You can also “cold rise” these rolls overnight by preparing and rolling the dough the night before, then placing the pan with the filled rolls in the pan in the refrigerator overnight.  In the morning, bake in a non-preheated oven at 350 degrees and add a few minutes to the baking time.

You don’t need a bread machine to make these rolls, but it makes life a lot easier.  This article shows how to convert bread machine recipes into hand-kneaded recipes.

Lemon Rolls

Adapted from this recipe

Ingredients

For the dough

  • 1 cup warm milk
  • 2 eggs, room temperature
  • 1/3 cup butter, melted
  • 1 tsp salt
  • 1/2 cup granulated sugar
  • 4 1/2 cups bread flour
  • 2 1/2 tsp bread machine yeast or instant yeast

For the filling (you can replace this with about 1 1/2 cups of your favorite store-bought or homemade lemon curd)
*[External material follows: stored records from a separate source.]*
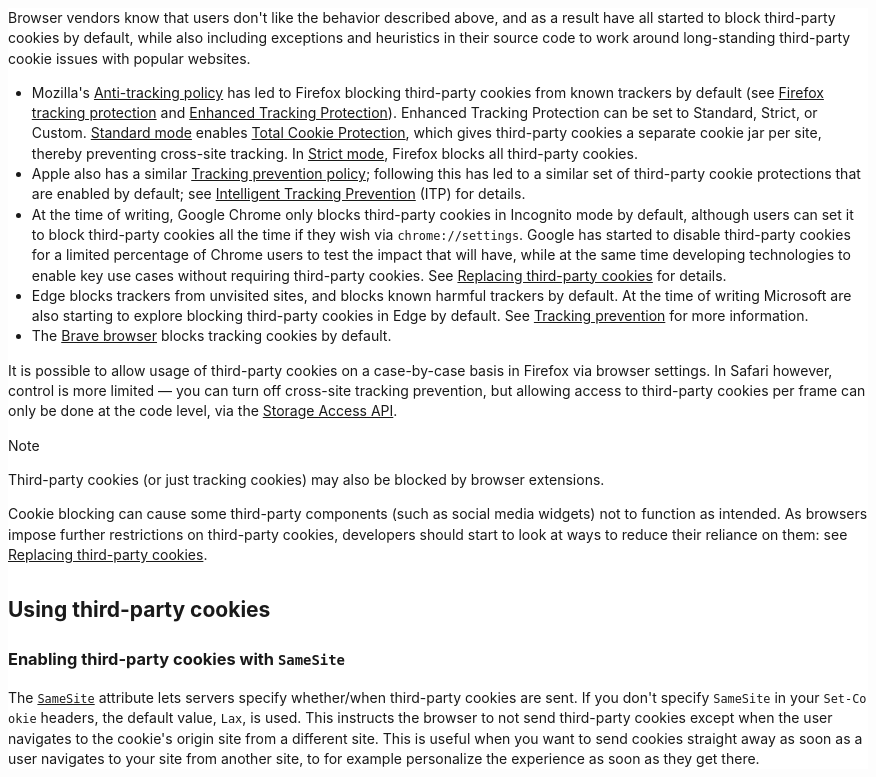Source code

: Browser vendors know that users don't like the behavior described above, and as a result have all started to block third-party cookies by default, while also including exceptions and heuristics in their source code to work around long-standing third-party cookie issues with popular websites.

- Mozilla's [Anti-tracking policy](https://wiki.mozilla.org/Security/Anti_tracking_policy) has led to Firefox blocking third-party cookies from known trackers by default (see [Firefox tracking protection](/en-US/docs/Web/Privacy/Guides/Firefox_tracking_protection) and [Enhanced Tracking Protection](https://support.mozilla.org/en-US/kb/enhanced-tracking-protection-firefox-desktop)). Enhanced Tracking Protection can be set to Standard, Strict, or Custom. [Standard mode](https://support.mozilla.org/en-US/kb/enhanced-tracking-protection-firefox-desktop#w_standard-enhanced-tracking-protection) enables [Total Cookie Protection](https://blog.mozilla.org/en/products/firefox/firefox-rolls-out-total-cookie-protection-by-default-to-all-users-worldwide/), which gives third-party cookies a separate cookie jar per site, thereby preventing cross-site tracking. In [Strict mode](https://support.mozilla.org/en-US/kb/enhanced-tracking-protection-firefox-desktop#w_strict-enhanced-tracking-protection), Firefox blocks all third-party cookies.
- Apple also has a similar [Tracking prevention policy](https://webkit.org/tracking-prevention-policy/); following this has led to a similar set of third-party cookie protections that are enabled by default; see [Intelligent Tracking Prevention](https://webkit.org/tracking-prevention/#intelligent-tracking-prevention-itp) (ITP) for details.
- At the time of writing, Google Chrome only blocks third-party cookies in Incognito mode by default, although users can set it to block third-party cookies all the time if they wish via `chrome://settings`. Google has started to disable third-party cookies for a limited percentage of Chrome users to test the impact that will have, while at the same time developing technologies to enable key use cases without requiring third-party cookies. See [Replacing third-party cookies](#replacing_third-party_cookies) for details.
- Edge blocks trackers from unvisited sites, and blocks known harmful trackers by default. At the time of writing Microsoft are also starting to explore blocking third-party cookies in Edge by default. See [Tracking prevention](https://learn.microsoft.com/en-us/microsoft-edge/web-platform/tracking-prevention) for more information.
- The [Brave browser](https://brave.com/) blocks tracking cookies by default.

It is possible to allow usage of third-party cookies on a case-by-case basis in Firefox via browser settings. In Safari however, control is more limited — you can turn off cross-site tracking prevention, but allowing access to third-party cookies per frame can only be done at the code level, via the [Storage Access API](/en-US/docs/Web/API/Storage_Access_API).

> [!NOTE]
> Third-party cookies (or just tracking cookies) may also be blocked by browser extensions.

Cookie blocking can cause some third-party components (such as social media widgets) not to function as intended. As browsers impose further restrictions on third-party cookies, developers should start to look at ways to reduce their reliance on them: see [Replacing third-party cookies](#replacing_third-party_cookies).

## Using third-party cookies

### Enabling third-party cookies with `SameSite`

The [`SameSite`](/en-US/docs/Web/HTTP/Headers/Set-Cookie#samesitesamesite-value) attribute lets servers specify whether/when third-party cookies are sent. If you don't specify `SameSite` in your `Set-Cookie` headers, the default value, `Lax`, is used. This instructs the browser to not send third-party cookies except when the user navigates to the cookie's origin site from a different site. This is useful when you want to send cookies straight away as soon as a user navigates to your site from another site, to for example personalize the experience as soon as they get there.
  • 1/2 cup fresh squeezed lemon juice
  • 1/2 cup sugar
  • 3 eggs
  • 1 tbsp cornstarch
  • a pinch of salt
  • 1 tsp lemon zest (optional)
  • 1/4 cup (1/2 stick) butter

For the icing:

  • 4oz cream cheese, softened
  • 4tbsp (1/2 stick) butter, softened
  • 1 cup confectioner’s sugar
  • 1/2 tsp vanilla extract
  • 1 tbsp lemon juice

Directions

Place ingredients in the pan of the bread machine in the order recommended by the manufacturer, then use the Dough cycle to prepare the dough.

When the dough cycle is complete, turn it out onto a lightly floured surface.  Roll into a 16″ x 21″ rectangle

Spread the lemon curd evenly over the surface of the dough, then gently roll into a log.  Cut the log into 12 even pieces and place in a grease 13″ x 9″ baking pan.  Cover and let rise in a warm place until doubled in size (about 45 minutes).  Meanwhile, preheat oven to 350 degrees F.

Bake the risen rolls for 30 minutes or until golden brown.  Remove from oven and top with icing while still hot.

To make the icing:

Cream together the butter and cream cheese until smooth.  Add the confectioner’s sugar and beat until combined.  Add the vanilla and lemon juice.

Note: If your icing is too thick, you can thin it out with a bit of milk until you have the desired consistency.